Zu der beruflichen Perspektive gehört auch, aber nicht nur die Höhe des Gehalts. Welche Einsatzmöglichkeiten würden sich bieten, wie flexibel kann die Zeitgestaltung sein, gibt es gemeinsame Team-Aktivitäten oder winken sonstige betriebliche Vergünstigungen – etwa ein eigener Dienstwagen, eine vom Betrieb übernommene Mitgliedschaft in einem Sport- oder Fitnessclub, Fortbildungs-Möglichkeiten innerhalb der Pflege, aber auch zu anderen Themen?
4. Offen für Fragen sein, Hilfe bei persönlichen Problemen
Der berufliche Start ist emotional eine herausfordernde Zeit, denn es handelt sich zu allermeist um Jugendliche und junge Erwachsene, die mitten im inneren Aufbruch und oftmals ihrer „wilden Zeit“ stecken. Da können persönliche Herausforderungen und Probleme – man denke an Liebeskummer oder Geldsorgen – in den beruflichen Bereich abstrahlen.

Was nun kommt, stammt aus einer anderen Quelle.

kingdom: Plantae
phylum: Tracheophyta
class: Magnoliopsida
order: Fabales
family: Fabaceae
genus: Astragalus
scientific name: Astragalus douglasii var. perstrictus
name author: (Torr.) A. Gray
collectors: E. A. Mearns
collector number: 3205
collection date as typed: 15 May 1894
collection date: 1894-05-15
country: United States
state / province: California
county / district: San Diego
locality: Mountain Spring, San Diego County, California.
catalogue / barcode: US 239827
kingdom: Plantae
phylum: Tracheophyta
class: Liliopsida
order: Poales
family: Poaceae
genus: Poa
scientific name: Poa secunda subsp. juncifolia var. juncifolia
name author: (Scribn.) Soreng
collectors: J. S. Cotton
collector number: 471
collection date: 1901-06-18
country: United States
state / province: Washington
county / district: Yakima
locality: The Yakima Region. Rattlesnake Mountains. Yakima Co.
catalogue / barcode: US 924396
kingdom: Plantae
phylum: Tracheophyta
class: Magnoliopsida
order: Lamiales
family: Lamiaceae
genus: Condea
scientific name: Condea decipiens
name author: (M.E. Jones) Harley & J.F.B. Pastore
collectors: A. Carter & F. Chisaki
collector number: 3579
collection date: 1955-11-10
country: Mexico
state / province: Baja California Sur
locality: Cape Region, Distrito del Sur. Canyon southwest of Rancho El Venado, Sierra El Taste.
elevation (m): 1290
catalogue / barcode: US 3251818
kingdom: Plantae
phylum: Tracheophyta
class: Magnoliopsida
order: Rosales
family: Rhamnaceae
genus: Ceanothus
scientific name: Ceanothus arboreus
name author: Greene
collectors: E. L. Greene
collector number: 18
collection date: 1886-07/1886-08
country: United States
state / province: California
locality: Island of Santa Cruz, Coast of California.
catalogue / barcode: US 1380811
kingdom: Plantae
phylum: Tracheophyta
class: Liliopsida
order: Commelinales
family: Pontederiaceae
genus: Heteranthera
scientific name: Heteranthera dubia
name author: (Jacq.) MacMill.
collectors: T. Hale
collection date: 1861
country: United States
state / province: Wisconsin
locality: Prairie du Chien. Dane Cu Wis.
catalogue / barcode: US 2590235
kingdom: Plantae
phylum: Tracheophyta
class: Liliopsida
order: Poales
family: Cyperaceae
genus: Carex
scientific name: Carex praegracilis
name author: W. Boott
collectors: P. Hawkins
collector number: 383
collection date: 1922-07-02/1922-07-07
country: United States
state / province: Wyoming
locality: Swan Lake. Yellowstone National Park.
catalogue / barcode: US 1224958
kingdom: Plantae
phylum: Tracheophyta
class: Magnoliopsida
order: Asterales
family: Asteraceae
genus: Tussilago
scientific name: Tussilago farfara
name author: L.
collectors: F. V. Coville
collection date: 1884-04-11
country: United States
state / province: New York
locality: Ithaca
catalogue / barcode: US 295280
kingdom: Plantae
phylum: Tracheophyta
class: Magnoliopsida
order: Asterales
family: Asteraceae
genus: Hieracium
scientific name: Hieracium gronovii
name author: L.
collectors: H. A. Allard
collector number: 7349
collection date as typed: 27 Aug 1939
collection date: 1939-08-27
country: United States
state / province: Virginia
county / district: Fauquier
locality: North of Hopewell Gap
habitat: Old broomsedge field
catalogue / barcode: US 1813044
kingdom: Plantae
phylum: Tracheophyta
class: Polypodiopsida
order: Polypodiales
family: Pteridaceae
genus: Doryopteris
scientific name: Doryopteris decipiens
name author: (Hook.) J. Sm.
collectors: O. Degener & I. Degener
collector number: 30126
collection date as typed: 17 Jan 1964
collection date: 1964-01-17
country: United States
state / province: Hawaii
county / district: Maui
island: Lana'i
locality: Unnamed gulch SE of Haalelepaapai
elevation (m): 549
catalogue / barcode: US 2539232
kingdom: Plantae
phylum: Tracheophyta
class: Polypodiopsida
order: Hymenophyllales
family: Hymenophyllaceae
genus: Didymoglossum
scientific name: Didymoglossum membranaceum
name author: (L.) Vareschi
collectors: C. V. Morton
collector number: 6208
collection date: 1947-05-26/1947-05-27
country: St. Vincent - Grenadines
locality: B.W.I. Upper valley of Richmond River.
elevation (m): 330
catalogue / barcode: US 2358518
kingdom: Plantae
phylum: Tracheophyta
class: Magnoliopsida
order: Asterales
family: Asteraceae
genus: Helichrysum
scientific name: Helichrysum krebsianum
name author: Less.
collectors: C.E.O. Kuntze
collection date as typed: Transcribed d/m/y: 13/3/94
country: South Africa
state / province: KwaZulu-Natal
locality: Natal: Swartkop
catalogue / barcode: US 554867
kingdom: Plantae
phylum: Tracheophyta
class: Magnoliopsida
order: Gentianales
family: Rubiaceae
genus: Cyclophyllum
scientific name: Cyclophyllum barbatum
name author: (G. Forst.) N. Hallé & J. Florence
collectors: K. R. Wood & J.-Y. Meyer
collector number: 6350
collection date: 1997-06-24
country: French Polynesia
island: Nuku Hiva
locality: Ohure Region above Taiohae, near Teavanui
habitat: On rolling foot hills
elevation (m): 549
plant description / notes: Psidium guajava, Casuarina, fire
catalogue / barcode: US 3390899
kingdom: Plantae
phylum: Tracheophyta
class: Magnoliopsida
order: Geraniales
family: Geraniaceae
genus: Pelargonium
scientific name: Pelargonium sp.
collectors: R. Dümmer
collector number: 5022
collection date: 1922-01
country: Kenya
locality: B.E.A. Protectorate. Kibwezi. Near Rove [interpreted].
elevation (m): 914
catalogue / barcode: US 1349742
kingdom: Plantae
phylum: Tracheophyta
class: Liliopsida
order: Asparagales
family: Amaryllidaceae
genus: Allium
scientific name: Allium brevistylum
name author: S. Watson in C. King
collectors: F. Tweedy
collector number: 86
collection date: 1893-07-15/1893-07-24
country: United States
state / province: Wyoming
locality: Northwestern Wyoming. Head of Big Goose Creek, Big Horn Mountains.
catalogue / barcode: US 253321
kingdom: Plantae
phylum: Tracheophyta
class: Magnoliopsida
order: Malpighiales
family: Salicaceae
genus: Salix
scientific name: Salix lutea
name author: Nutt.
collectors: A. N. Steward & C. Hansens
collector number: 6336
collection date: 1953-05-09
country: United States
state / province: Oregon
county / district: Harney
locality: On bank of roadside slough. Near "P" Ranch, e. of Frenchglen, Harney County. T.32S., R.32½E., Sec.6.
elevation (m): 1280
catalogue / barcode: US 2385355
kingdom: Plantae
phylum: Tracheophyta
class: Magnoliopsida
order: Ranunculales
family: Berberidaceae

Neben der oder dem Zuständigen für ausbildungs-inhaltliche Fragen, siehe Punkt 2, empfiehlt es sich, eine Art Vertrauensperson im Unternehmen zu haben, an den sich die junge Pflegekraft vertrauensvoll wenden kann. Vielleicht gibt es bereits ein betriebliches Sozialmanagement, die den Beschäftigten bei Problemen aller Art zur Seite steht. Diese könnte auch für die Azubis zur Stelle sein, sollte aber für die Aufgabe sensibilisiert werden.
Dass Auszubildende keine Scheu haben dürfen, sich bei beruflichen Fragen an ihre Praxisanleiterin oder ‑anleiter zu wenden, sollte im Einrichtungsalltag – trotz allen Stresses – im Übrigen selbstverständlich sein. Sie dürfen nicht das Gefühl haben, beim Vorhandensein von solchen Fragen „lästig“ zu sein.
5. Gespräche führen, klare Ansprechpartner
Neben der fachlichen Begleitung der Ausbildung und der Hilfe bei persönlichen Problemen ist es ideal, sich in regelmäßigen Abständen mit der Pflegeschülerin oder dem ‑schüler zusammenzusetzen. Wie klappt es in der Pflegeschule, wie sind die Lehrkräfte und Mitschüler/-innen, gibt es dort inhaltliche oder persönliche Probleme? Wie gut ist die theoretische und praktische Vermittlung des Stoffes?
Auch die Erlebnisse innerhalb der Pflegeeinrichtung selbst sollten dabei natürlich Thema sein: Wie hat die Nachwuchs-Pflegekraft die zurückliegende Zeit empfunden? Was hat ihr besonders Freude bereitet oder Spaß gemacht, wo sind Probleme aufgetreten oder worüber hat sie sich geärgert? Auch sich anbahnende Konflikte mit Teammitgliedern (oder Bewohner/-innen bzw. Patient/-innen) lassen sich so erkennen.
Selbstverständlich sollte überdies ein klares Feedback sein – ein freundliches Lob für einen guten Einsatz motiviert und kostet nichts, ebenso schaffen solche Gespräche Raum für (konstruktive!) Kritik. Denn an dieser kann der oder die Auszubildende wachsen.